What Are the Human Skills That We Need to Enhance?
While Dolmont mentions critical thinking and research skills as essential nowadays, Mora y Araujo thinks of discernment as something that resonates with the current situation. To him, it all starts with the amount of information we have on the tip of our fingers: “The shift is not about what we know, but how we know if that information is good quality information. How do we know if all of this is valuable?”
We will continue working with AI in the future. So not preparing students right now doesn't make sense.” - Emilia
What’s Imperative for Schools Now?
For Mael, adaptation is the only way for school systems to catch up with tools like Chat GPT: “AI writes in a very bland and generic way while each student has their specific mark in their writing; something that educators will have to recognize and act upon.” Whether the path is attention to personalized work or the use of AI in the classroom and infrastructure of the school, the need to talk and be informed about AI seems paramount. “Interacting with artificial intelligence makes you better at interacting with artificial intelligence. We will continue working with AI in the future. So not preparing students right now doesn't make sense.” Emilia considered during the discussion.

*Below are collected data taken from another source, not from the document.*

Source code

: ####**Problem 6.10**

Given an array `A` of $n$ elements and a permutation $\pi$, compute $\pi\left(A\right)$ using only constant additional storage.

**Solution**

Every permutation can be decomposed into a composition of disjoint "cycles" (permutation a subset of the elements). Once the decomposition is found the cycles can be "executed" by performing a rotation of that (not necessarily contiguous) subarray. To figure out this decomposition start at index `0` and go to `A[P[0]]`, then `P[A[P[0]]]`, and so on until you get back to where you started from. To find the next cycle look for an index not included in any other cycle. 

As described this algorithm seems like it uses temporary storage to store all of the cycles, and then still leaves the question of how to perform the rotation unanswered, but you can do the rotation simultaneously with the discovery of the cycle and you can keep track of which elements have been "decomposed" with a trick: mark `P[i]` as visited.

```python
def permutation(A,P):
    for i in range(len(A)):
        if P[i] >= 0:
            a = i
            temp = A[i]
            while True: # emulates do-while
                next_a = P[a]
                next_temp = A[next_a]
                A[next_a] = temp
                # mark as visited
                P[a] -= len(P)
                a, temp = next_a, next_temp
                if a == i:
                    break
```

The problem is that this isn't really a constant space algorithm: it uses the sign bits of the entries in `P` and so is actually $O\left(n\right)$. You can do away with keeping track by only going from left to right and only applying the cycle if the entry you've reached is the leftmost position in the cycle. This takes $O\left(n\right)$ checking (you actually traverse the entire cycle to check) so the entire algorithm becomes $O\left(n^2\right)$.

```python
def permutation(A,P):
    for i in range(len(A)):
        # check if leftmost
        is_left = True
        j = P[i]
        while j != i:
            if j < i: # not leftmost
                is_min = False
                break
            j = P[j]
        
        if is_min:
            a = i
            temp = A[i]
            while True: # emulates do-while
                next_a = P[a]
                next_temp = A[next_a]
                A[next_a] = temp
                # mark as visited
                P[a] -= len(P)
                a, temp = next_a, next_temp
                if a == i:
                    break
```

Martha Langille, an international educator and one of our panelists, shared two words that came up to her when talking about AI in education: transparency and purpose. “We have to be very clear on how we are expecting students, faculty, and staff to use AI. We also need to allow learners to be transparent about how they are using it. And purpose: what are we trying to use it for?”
It’s imperative to have an institution that exposes learners to the technologies that are going to change the world, as Snyder detailed during the event. For Mora y Araujo, the key always lies in the question: “What should we ask of them? If we are asking students to do something the AI can do for them, then we are just simply asking the wrong thing.”

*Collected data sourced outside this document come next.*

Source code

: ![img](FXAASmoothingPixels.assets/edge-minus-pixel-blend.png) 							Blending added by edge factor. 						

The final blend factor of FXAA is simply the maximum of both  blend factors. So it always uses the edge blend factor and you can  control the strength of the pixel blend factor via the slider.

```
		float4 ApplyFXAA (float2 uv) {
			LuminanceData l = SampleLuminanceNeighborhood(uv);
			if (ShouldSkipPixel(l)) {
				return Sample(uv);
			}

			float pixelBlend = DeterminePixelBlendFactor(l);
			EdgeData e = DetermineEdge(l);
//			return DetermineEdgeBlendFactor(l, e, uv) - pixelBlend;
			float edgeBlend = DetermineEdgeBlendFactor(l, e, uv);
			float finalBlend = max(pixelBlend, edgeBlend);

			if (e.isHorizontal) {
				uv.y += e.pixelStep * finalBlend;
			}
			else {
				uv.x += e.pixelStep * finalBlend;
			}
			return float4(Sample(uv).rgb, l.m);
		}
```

How Will This Impact the Future of Our Work as Educators?
Ian sees no replacement for the presence of current teachers: “I think educators, in general, are not at risk. There is a certain level of human interaction that helps students be more engaged rather than learning from a computer, where you can slack off and it will be ever patient.” And while the magic of teaching eye-to-eye may still hold, there is some change that, for Emilia, is inevitable: “Is not an AI who is going to replace you, rather people who use AI.”

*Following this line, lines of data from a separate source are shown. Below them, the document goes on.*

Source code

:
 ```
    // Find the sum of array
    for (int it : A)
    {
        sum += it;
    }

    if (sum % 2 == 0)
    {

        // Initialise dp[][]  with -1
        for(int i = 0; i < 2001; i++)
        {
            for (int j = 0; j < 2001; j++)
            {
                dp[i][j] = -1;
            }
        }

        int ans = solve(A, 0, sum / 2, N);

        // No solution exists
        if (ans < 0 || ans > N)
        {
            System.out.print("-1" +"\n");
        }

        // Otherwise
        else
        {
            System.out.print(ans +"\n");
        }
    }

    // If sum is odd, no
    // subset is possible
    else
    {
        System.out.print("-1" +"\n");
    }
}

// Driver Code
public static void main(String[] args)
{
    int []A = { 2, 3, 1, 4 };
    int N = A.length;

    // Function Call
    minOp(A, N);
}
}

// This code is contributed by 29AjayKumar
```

The Impact of AI in Creating a Digital Divide
What happens to learners who don't have access to these kinds of tools? Dolmont sees a possible “numbers game”:
I worry that a lot of highly intelligent, motivated, hardworking people that just never get to have the experience of students who go to schools that embrace AI will get sidelined because of that. A future where the people who have access to technology in school get jobs and the people who don't, don't is pretty bleak.